- **DESCRIPTION OF THE TASK**
For the string "currently", find every matching line in the records and copy it.

- **Dataset records**

══════════

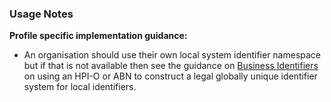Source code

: ### Usage Notes

**Profile specific implementation guidance:**
- An organisation should use their own local system identifier namespace but if that is not available then see the guidance on [Business Identifiers](guidance.html#business-identifiers) on using an HPI-O or ABN to construct a legal globally unique identifier system for local identifiers. 
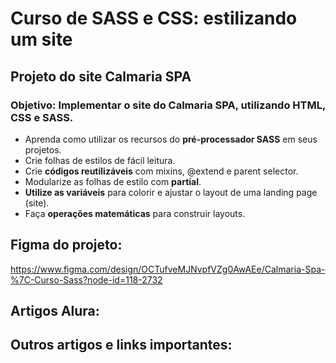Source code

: # Curso de SASS e CSS: estilizando um site
## Projeto do site Calmaria SPA
### Objetivo: Implementar o site do Calmaria SPA, utilizando HTML, CSS e SASS.

* Aprenda como utilizar os recursos do __pré-processador SASS__ em seus projetos.
* Crie folhas de estilos de fácil leitura.
* Crie __códigos reutilizáveis__ com mixins, @extend e parent selector.
* Modularize as folhas de estilo com __partial__.
* __Utilize as variáveis__ para colorir e ajustar o layout de uma landing page (site).
* Faça __operações matemáticas__ para construir layouts.

## Figma do projeto:
https://www.figma.com/design/OCTufveMJNvpfVZg0AwAEe/Calmaria-Spa-%7C-Curso-Sass?node-id=118-2732

## Artigos Alura:

## Outros artigos e links importantes:
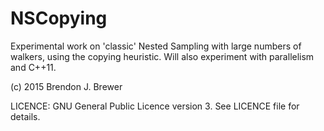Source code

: NSCopying
=========

Experimental work on 'classic' Nested Sampling with large numbers of walkers,
using the copying heuristic. Will also experiment with parallelism and
C++11.

(c) 2015 Brendon J. Brewer

LICENCE: GNU General Public Licence version 3. See LICENCE file for details.
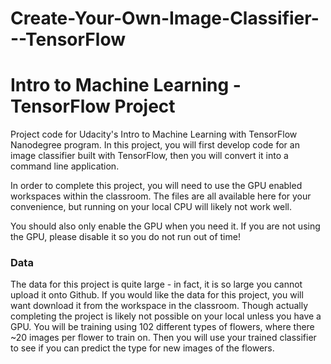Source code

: # Create-Your-Own-Image-Classifier---TensorFlow
# Intro to Machine Learning - TensorFlow Project

Project code for Udacity's Intro to Machine Learning with TensorFlow Nanodegree program. In this project, you will first develop code for an image classifier built with TensorFlow, then you will convert it into a command line application.

In order to complete this project, you will need to use the GPU enabled workspaces within the classroom.  The files are all available here for your convenience, but running on your local CPU will likely not work well.

You should also only enable the GPU when you need it. If you are not using the GPU, please disable it so you do not run out of time!

### Data

The data for this project is quite large - in fact, it is so large you cannot upload it onto Github.  If you would like the data for this project, you will want download it from the workspace in the classroom.  Though actually completing the project is likely not possible on your local unless you have a GPU.  You will be training using 102 different types of flowers, where there ~20 images per flower to train on.  Then you will use your trained classifier to see if you can predict the type for new images of the flowers.
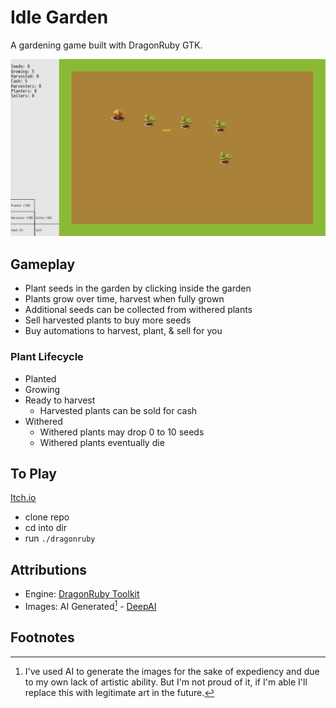 # Idle Garden
A gardening game built with DragonRuby GTK.

![Screenshot of game screen](./mygame/metadata/Idle_Garden_0.png)

## Gameplay
- Plant seeds in the garden by clicking inside the garden
- Plants grow over time, harvest when fully grown
- Additional seeds can be collected from withered plants
- Sell harvested plants to buy more seeds
- Buy automations to harvest, plant, & sell for you

### Plant Lifecycle
- Planted
- Growing
- Ready to harvest
  - Harvested plants can be sold for cash
- Withered
  - Withered plants may drop 0 to 10 seeds
  - Withered plants eventually die

## To Play
[Itch.io](https://jalamb5.itch.io/idle-garden)

- clone repo
- cd into dir
- run `./dragonruby`

## Attributions
- Engine: [DragonRuby Toolkit](https://dragonruby.org/)
- Images: AI Generated[^1] - [DeepAI](https://deepai.org/machine-learning-model/text2img)

## Footnotes
[^1]: I've used AI to generate the images for the sake of expediency and due to my own lack of artistic ability. But I'm not proud of it, if I'm able I'll replace this with legitimate art in the future.
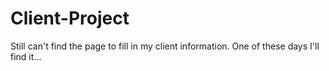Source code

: # Client-Project

Still can't find the page to fill in my client information. One of these days I'll find it...
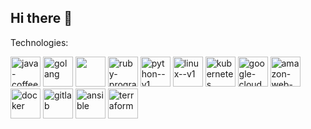 ## Hi there 👋

<!--
**mskreczko/mskreczko** is a ✨ _special_ ✨ repository because its `README.md` (this file) appears on your GitHub profile.

Here are some ideas to get you started:

- 🔭 I’m currently working on ...
- 🌱 I’m currently learning ...
- 👯 I’m looking to collaborate on ...
- 🤔 I’m looking for help with ...
- 💬 Ask me about ...
- 📫 How to reach me: ...
- 😄 Pronouns: ...
- ⚡ Fun fact: ...
-->
Technologies:

<p align="left">
<img width="48" height="48" src="https://img.icons8.com/color/48/java-coffee-cup-logo--v1.png" alt="java-coffee-cup-logo--v1"/>
<img width="48" height="48" src="https://img.icons8.com/color/48/golang.png" alt="golang"/>
<img width="48" height="48" src="https://www.svgrepo.com/show/306688/rust.svg"/>
<img width="48" height="48" src="https://img.icons8.com/fluency/48/ruby-programming-language.png" alt="ruby-programming-language"/>
<img width="48" height="48" src="https://img.icons8.com/color/48/python--v1.png" alt="python--v1"/>
<img width="48" height="48" src="https://img.icons8.com/color/48/linux--v1.png" alt="linux--v1"/>
<img width="48" height="48" src="https://img.icons8.com/color/48/kubernetes.png" alt="kubernetes"/>
<img width="48" height="48" src="https://img.icons8.com/color/48/google-cloud.png" alt="google-cloud"/>
<img width="48" height="48" src="https://img.icons8.com/color/48/amazon-web-services.png" alt="amazon-web-services"/>
<img width="48" height="48" src="https://img.icons8.com/fluency/48/docker.png" alt="docker"/>
<img width="48" height="48" src="https://img.icons8.com/color/48/gitlab.png" alt="gitlab"/>
<img width="48" height="48" src="https://img.icons8.com/color/48/ansible.png" alt="ansible"/>
<img width="48" height="48" src="https://img.icons8.com/color/48/terraform.png" alt="terraform"/>
</p>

══════════

- **RESPONSE BOX**
- 🔭 I’m currently working on ...
- 🌱 I’m currently learning ...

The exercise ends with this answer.